Welp, I didn't have zombie apocalypse on my 2025 bingo card. But I guess it's a bit like being attacked by a kola bear, unlikely but never zero. Okay, I don't know the zombie apocalypse is happening this year, so I'll play down the theatrics. But scientists have made an alarming discovery that may affect your future hunts.

It turns out that zombie deer disease, also called chronic wasting disease, may make the jump to humans in the near future. That would make hunting season decidedly more complicated. In deer, the disease has a near 100 percent fatality rate, and there's no signs it wouldn't be the same in humans. The disease causes confusion, drooling, changes in motor and cognitive function and eventually death.
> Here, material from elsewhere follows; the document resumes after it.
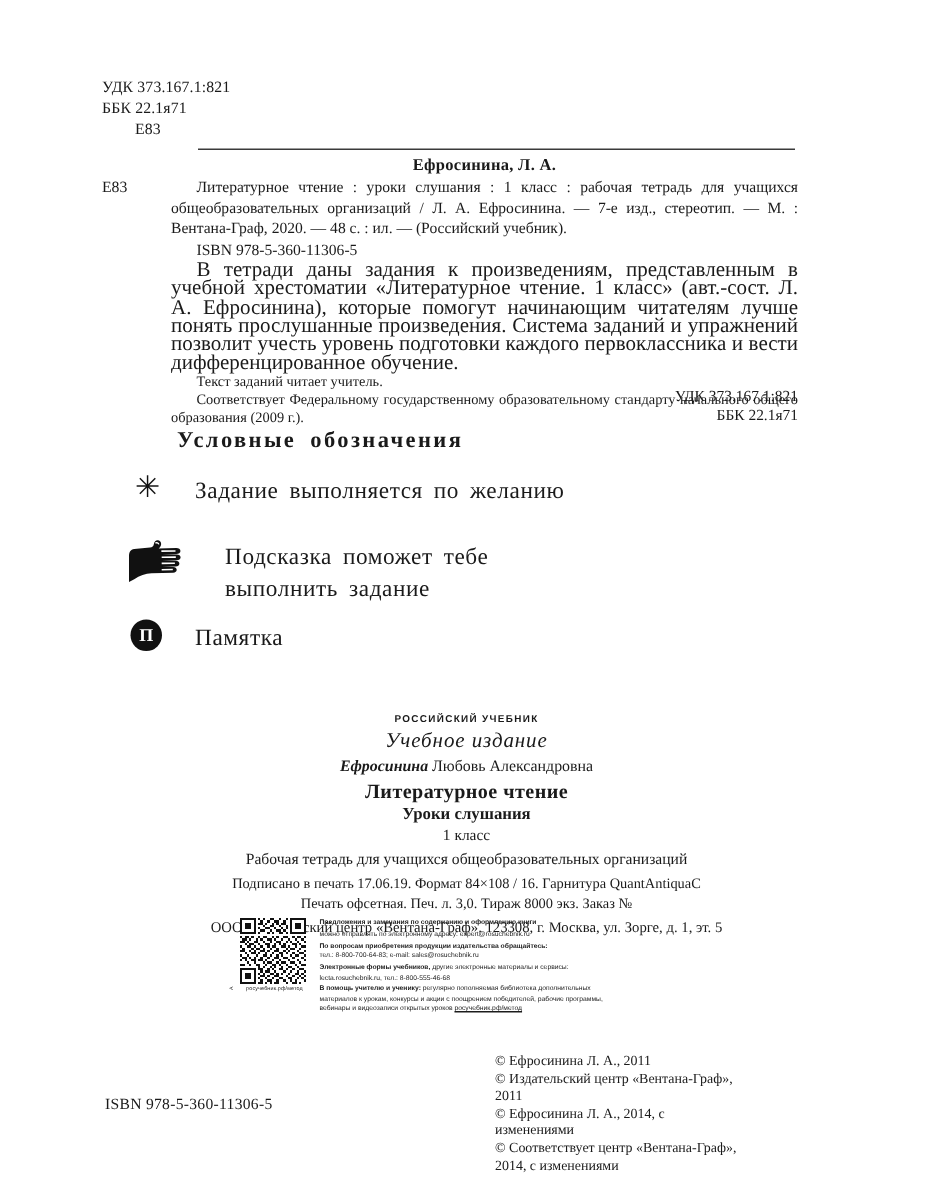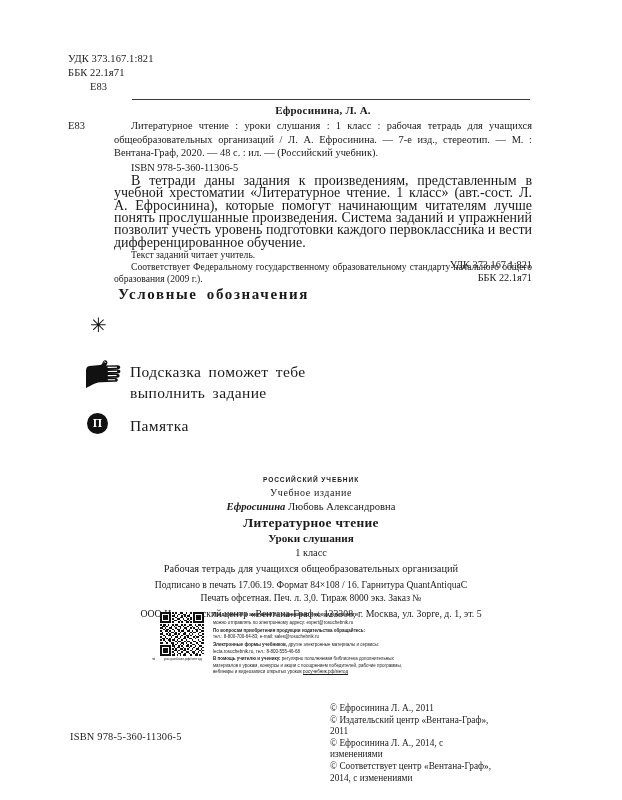"Задание выполняется по желанию" div.legend-text { html: none -> <div>Задание выполняется по желанию</div> }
So what has scientists alarmed? Well, zombie deer disease has now become zombie pig disease. They've found the wasting disease in wild pigs that have eaten infected deer. That's only a skip and a hop from infecting our pig industry and spreading to humans.

Zombie Deer Disease

Dr. Michael Osterholm, a top infectious diseases researcher at the University of Minnesota, said via Daily Mail, "We have some limited data now suggesting that feral pigs might be infected. If they can get infected, surely it's possible domestic swine could also become infected? What would that do to the swine market? What would that do to the cattle market? These are huge issues."

Pigs and humans share a lot of DNA, so the fact that it's able to infect pigs is not a promising sign. The Minnesota Department of Natural Resources warn that the disease could spread to humans. It doesn't matter how much you cook the meat either. Cooking actually concentrates the infected proteins.

If it spreads to humans, then we're facing an incurable disease. It can spread via saliva, blood, or feces. How very Walking Dead of it.

Osterholm said, "We know that people are being exposed [to CWD] through consumption [of meat] with prions. 'What we don't understand yet is what would it take for that prion to actually infect that human with ingestion."

So it's best to practice caution when dealing with infected deer.